Xavier Niel et le rachat de l’opérateur Tigo : vers une issue positive ?

Xavier Niel à la tête de l’opérateur mobile sénégalais Tigo, ce n’est pas pour maintenant même si cela se précise.
 
Si Xavier Niel et le consortium composé du milliardaire Yerim Sow ont signé un accord pour la cession de « Tigo » avec le Groupe Milicom, maison-mère de l’opérateur en juillet dernier , cet accord a annulé la vente initialement prévue de celui-ci à la banque sénégalaise Wari qui était sur le coup. Depuis de l’eau a coulé sous les ponts. Cette cession a été par la suite mise en suspens, le Président Sénégalais a en août dernier donné par le biais d’un décret, son approbation de la cession de la licence d’établissement et d’exploitation des réseaux de télécommunications de Tigo à la banque Wari.
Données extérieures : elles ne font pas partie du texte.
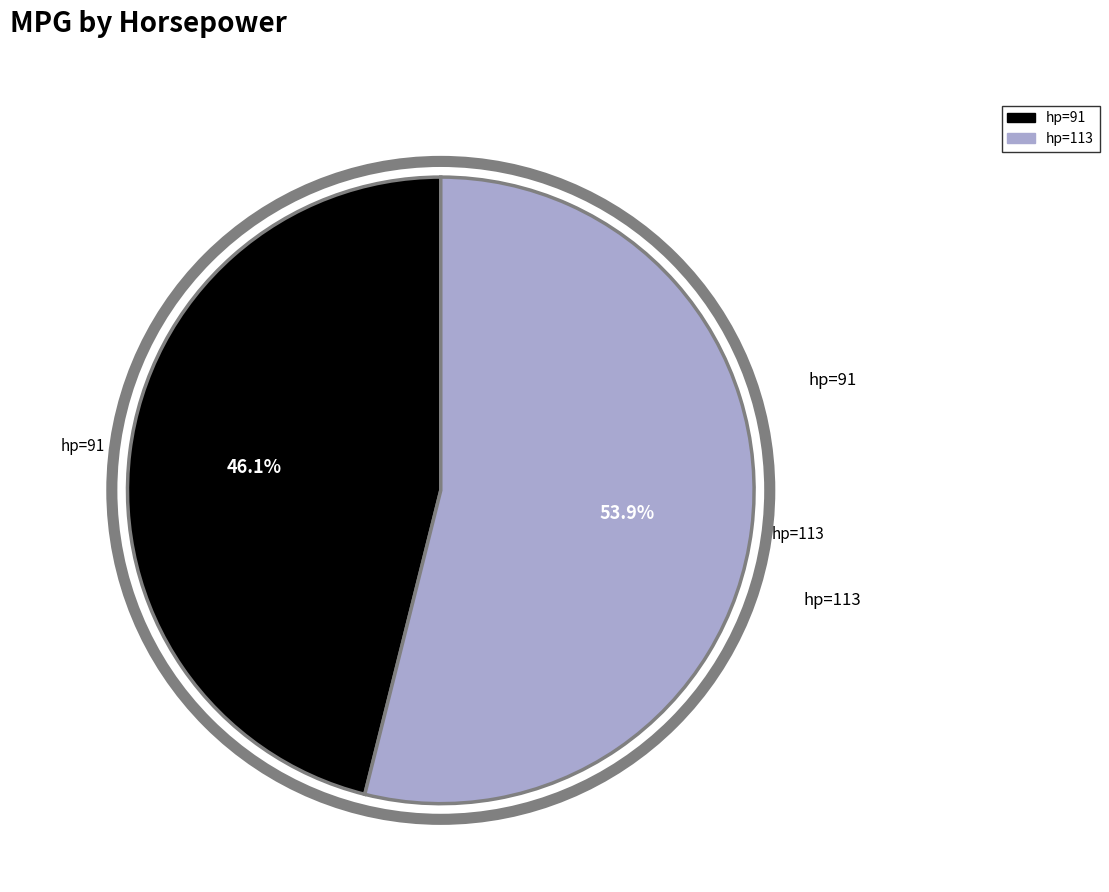

Does any single category account for the majority?

Yes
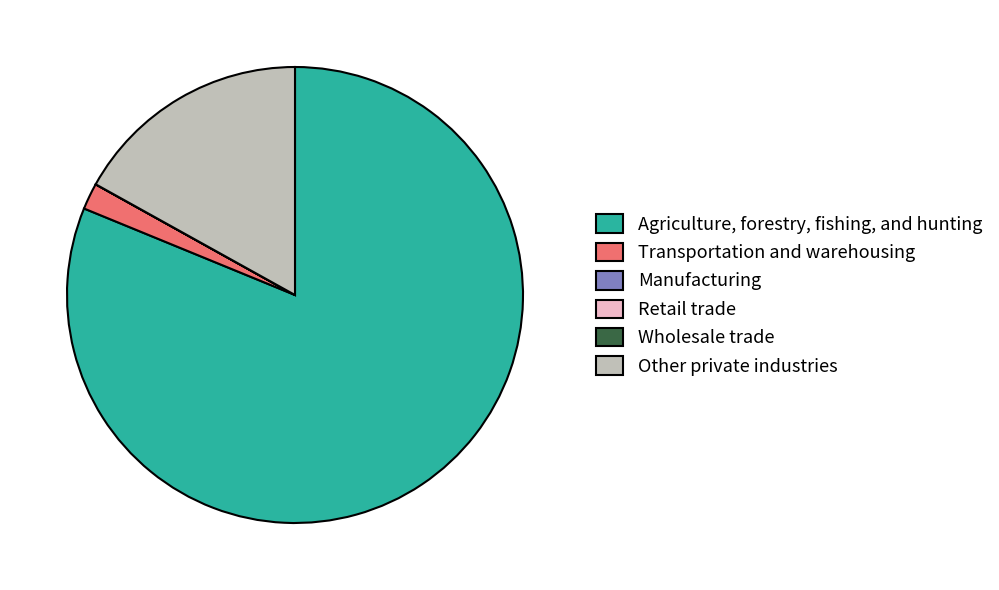

Which has a higher value, Agriculture, forestry, fishing, and hunting or Transportation and warehousing?

Agriculture, forestry, fishing, and hunting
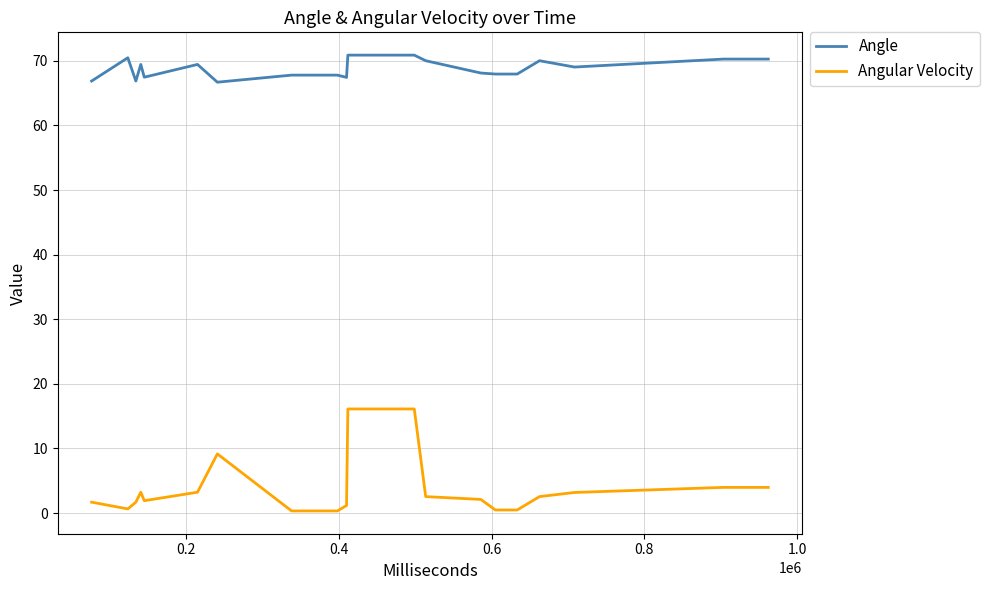

List the series in order of their peak value, highest first.

Angle, Angular Velocity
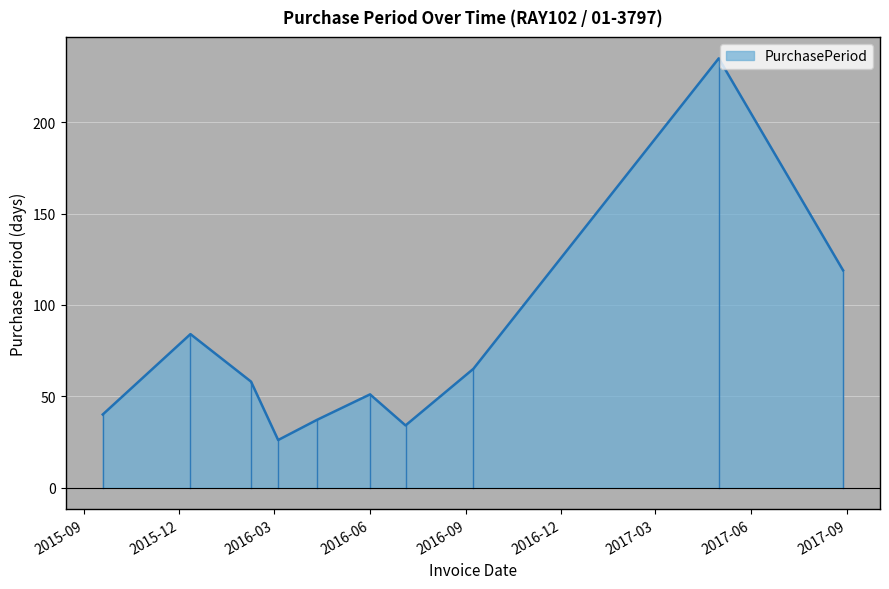

What is the maximum value shown in the chart?

235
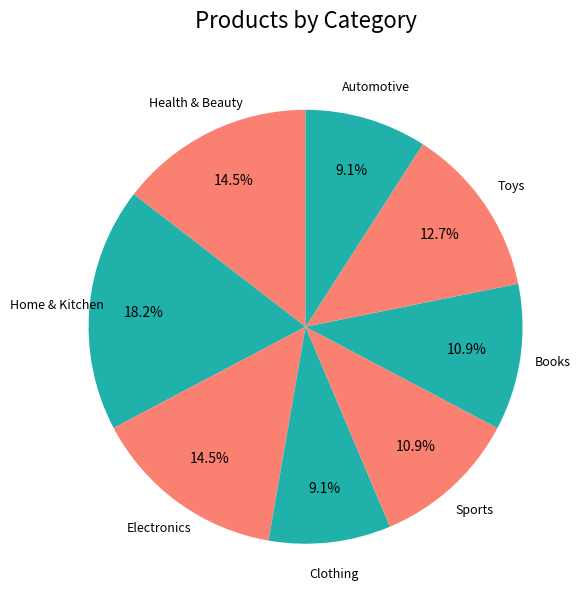

How many slices are in this pie chart?

8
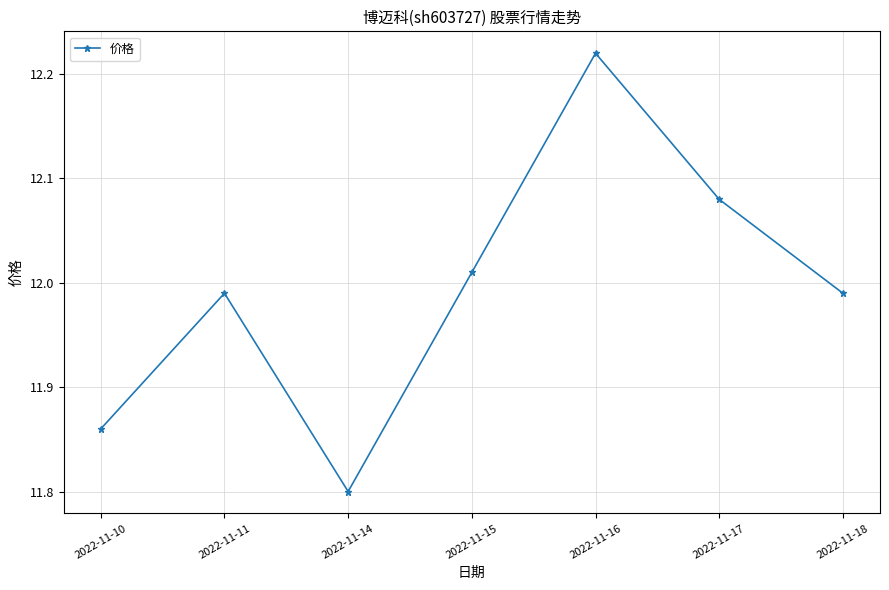

Approximately how many times larger is the value at 2022-11-10 compared to 2022-11-11?

1.0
C’est d’ailleurs ce décret que Xavier Niel et ses associés ont tenté de faire annuler fin 2017.
 
Finalement et comme le révèle Dakaractu, le président sénégalais, Macky Sall, a fini par donner en décembre dernier « un ultimatum de deux mois pour trouver un terrain d’entente sous peine d’obliger le gouvernement à prendre une solution qui peut ne peut pas être heureuse ». Cet ultimatum a depuis expiré et « le consortium composé de NJJ Capital (holding de Xavier Niel) et Sofima Lteeen a, depuis plus d’un mois, payé l’intégralité du montant afférent à la transaction conclue avec Milicom », précise le quotidien. Visiblement, la balle est désormais dans le camp de l’Etat. A noter que depuis novembre dernier, la Cour internationale d’arbitrage de la Chambre de commerce internationale à Paris traite l’affaire suite à une demande d’arbitrage déposée par Wari contre le groupe Millicom et le consortium mené par le milliardaire Yerim Sow et Xavier Niel. 
 
En attendant un éventuel dénouement, Orange anticipe déjà cette potentielle arrivée de son rival français. Sonatel filiale sénégalaise de l’opérateur historique, du haut de ses 50% de parts de marché sur le mobile, a d’ores et déjà réduit ses tarifs de 20% à deux reprises. Selon directeur général Alioune Ndiaye, «Xavier Niel n’aura pas autant d’espace économique qu’en France. Il ne peut pas arriver et diviser les prix par quatre ». Pourtant Sonatel génère 46% de marge, tout est donc possible.